Start of EXERCISE MATERIAL
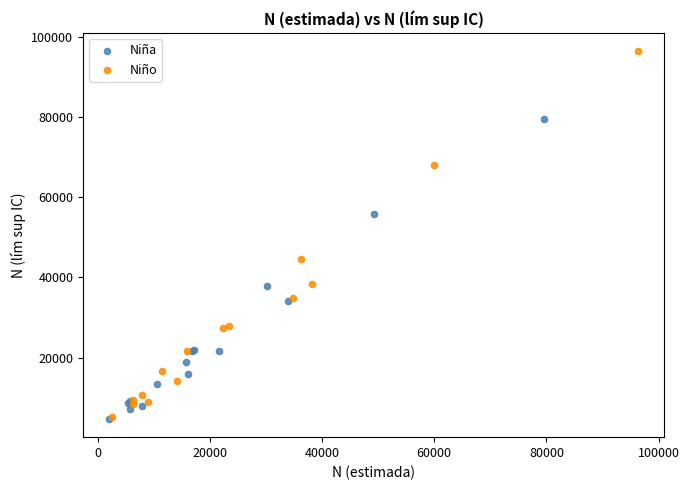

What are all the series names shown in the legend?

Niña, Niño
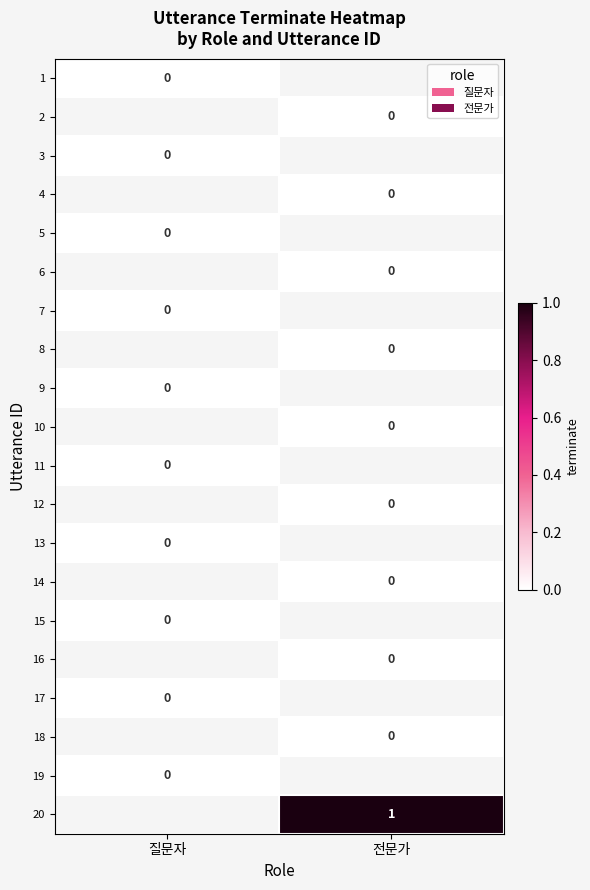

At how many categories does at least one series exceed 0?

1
End of EXERCISE MATERIAL
Start of EXERCISE MATERIAL
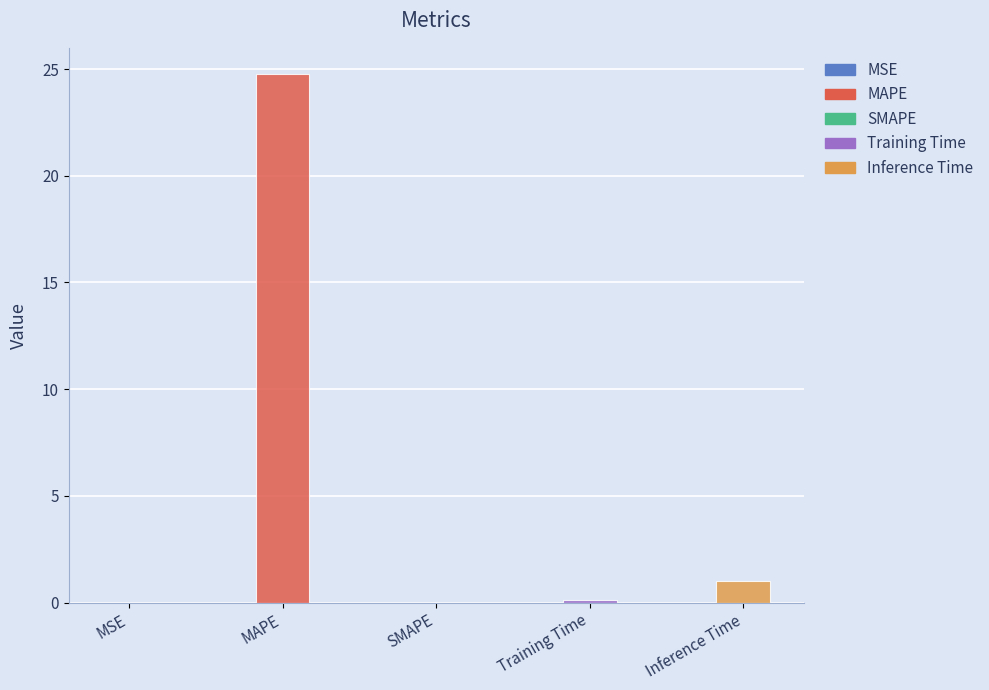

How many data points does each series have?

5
End of EXERCISE MATERIAL
EXERCISE DESCRIPTION :: Convert the lines from the line containing "What are all" up to and including the line containing "At how many" into a Markdown table with the columns "Row" and "Line", numbering each line and omitting blank lines and pictures.

EXPECTED ANSWER ::
| Row | Line |
|---|---|
| 1 | What are all the series names shown in the legend? |
| 2 | Niña, Niño |
| 3 | At how many categories does at least one series exceed 0? |